Second Life vs. World of Warcraft

Second Life and World of Warcraft are two of the most popular worldwide online games. These games individually appeal to different segments of the online population. Second Life is almost entirely a social networking site embedded into a 3-dimensional virtual world where people can actually see the other player’s avatar and hold conversations with them or even do business with them. In the case of Warcraft, the goal of the game is action and adventure – to conquer creatures and succeed on adventures and quests.

Second Life appeals to the online user who enjoys social networking. Warcraft appeals to the adventurous and goal-oriented. The split between male and female demographics also clearly indicates this.

Online casual gaming sites such as MSN games come close to introducing a hybrid environment that attracts both segments of the gaming population – the ease of use and lack of installation as well as the social networking features attract casual gamers, and the game itself attracts gamers – though not many. For the most part, “core gamers”, as they are called, are not flocking to these online casual gaming sites.

How is RuneScape Different?

RuneScape introduces the perfect hybrid solution that could potentially appeal to both types of online gamer.
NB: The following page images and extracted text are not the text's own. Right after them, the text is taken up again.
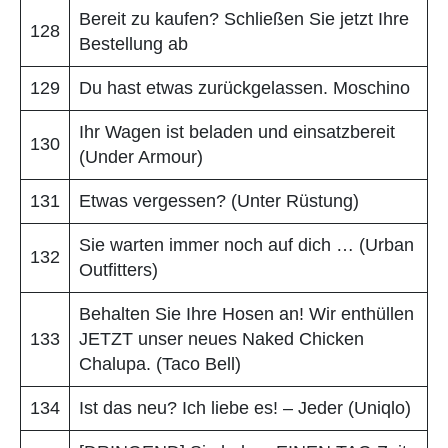
Bereit zu kaufen? Schließen Sie jetzt Ihre
128
Bestellung ab
129
Du hast etwas zurückgelassen. Moschino
Ihr Wagen ist beladen und einsatzbereit
130
(Under Armour)
131
Etwas vergessen? (Unter Rüstung)
Sie warten immer noch auf dich … (Urban
132
Outfitters)
Behalten Sie Ihre Hosen an! Wir enthüllen
133
JETZT unser neues Naked Chicken
Chalupa. (Taco Bell)
134
Ist das neu? Ich liebe es! – Jeder (Uniqlo)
RuneScape has entered into a unique niche within the online gaming market, and its market advantage is that it can be defined as both a Casual Game and a MMOG.
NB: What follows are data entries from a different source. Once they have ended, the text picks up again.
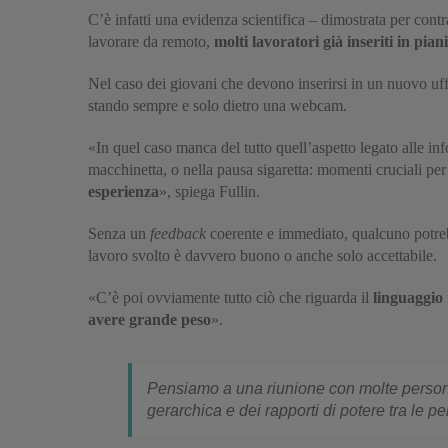
C’è infatti una evidenza scientifica – dimostrata per cont
lavorare da remoto,
molti lavoratori già inseriti in pian
Nel caso dei giovani che devono inserirsi in un nuovo uff
stando sempre e solo dietro una webcam.
«In quel caso manca del tutto quell’aspetto legato alle inf
macchinetta, o nella pausa sigaretta: momenti cruciali per
esperienza
», spiega Fullin.
Senza un
feedback
coerente e immediato, qualcuno potrebbe
lavoro svolto è davvero buono o anche solo accettabile.
«C’è poi ovviamente tutto ciò che riguarda il
linguaggio
avere grande peso
».
Pensiamo a una riunione con molte persone
gerarchica e dei rapporti di potere tra le p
No Installation – Casual Gamers Love It

Almost a quarter of the gaming market is made of up casual gamers, and this segment of the gaming market is growing exponentially without any end in sight. While Google search terms for every other aspect of online gaming is either flat, or on a very gradual climb, since 2006, the popularity of the term “casual games” has increased by 50% by 2008.

The beauty of online games such as Pogo or MSN Games is that they require no software installation. You can log in from any internet browser and play the game. Jagex Ltd, the developer of RuneScape, established the browser-based game in 1999. The programming is centered on Java technology, where the browser-based Java runtime environment.
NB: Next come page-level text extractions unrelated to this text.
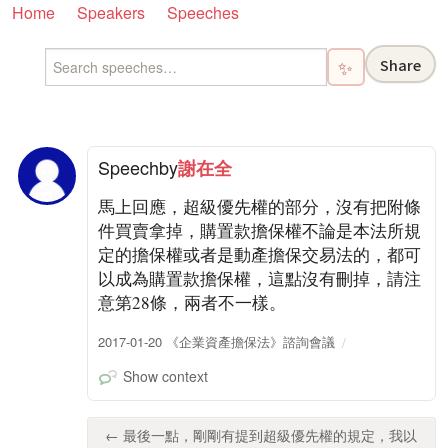
Home
Speakers
Speeches
Share
✨
Speech
by
謝在全
馬上回應，超級優先權的部分，沒有把附條
件買賣拿掉，購置款擔保權不論是本法所規
定的擔保權或者是動產擔保交易法的，都可
以成為購置款擔保權，這點沒有刪掉，請注
意第28條，兩者不一樣。
2017-01-20 《企業資產擔保法》諮詢會議
Show context
← 最後一點，剛剛有提到超級優先權的規定，我以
RuneScape offers this casual gaming advantage to online users. Players are able to log into the game from any internet browser and continue playing from wherever they left off. Of course, RuneScape also appeals to casual gamers in another way – you can play for free.

Socialize and Kill Dragons at the Same Time

On May 3rd, 2007, RuneScape hit a historic milestone of one million subscribers. This success came only two years after the phenomenon of “casual gaming” begins to take hold over the online internet gaming marketplace.

As more and more internet users who were previously “non-gamers” begin to discover the popular world of online browser-based gaming, RuneScape is set to break even more records within the next few years. In January of this year (2008), Jagex Ltd launched “RuneScape High Detail” . By July 2008, RuneScape became the leading MMOG in terms of internet searches.

As more and more people seek out convenient and simple forms of entertainment on the internet, websites like Runescape are already positioned to attract both the demographic seeking a virtual 3D community for social networking, as well as the demographic looking for the action and adventure of a virtual reality world filled with other players from around the world.

This is the future, and RuneScape is poised solidly within a niche that is ready to explode in the coming years. In fact, it is in the process of exploding right now.

Should I Play?

One warning to anyone who has never played a massively multiplayer online game before: Play with caution. These games are highly addictive. Set a timer nearby the computer, because these large virtual worlds have a strange ability to warp the time dimension and cause five hours to flash past in the blink of an eye.

An even more pressing concern than considering whether or not to play the game, is whether or not to invest in Jagex stock. In October of 2007, Jagex appointed Geoff Iddison, the former European CEO of Paypal, as company CEO with the hope that he would help to drive the growth of RuneScape. It appears from all indications that the growth of RuneScape has no end in sight.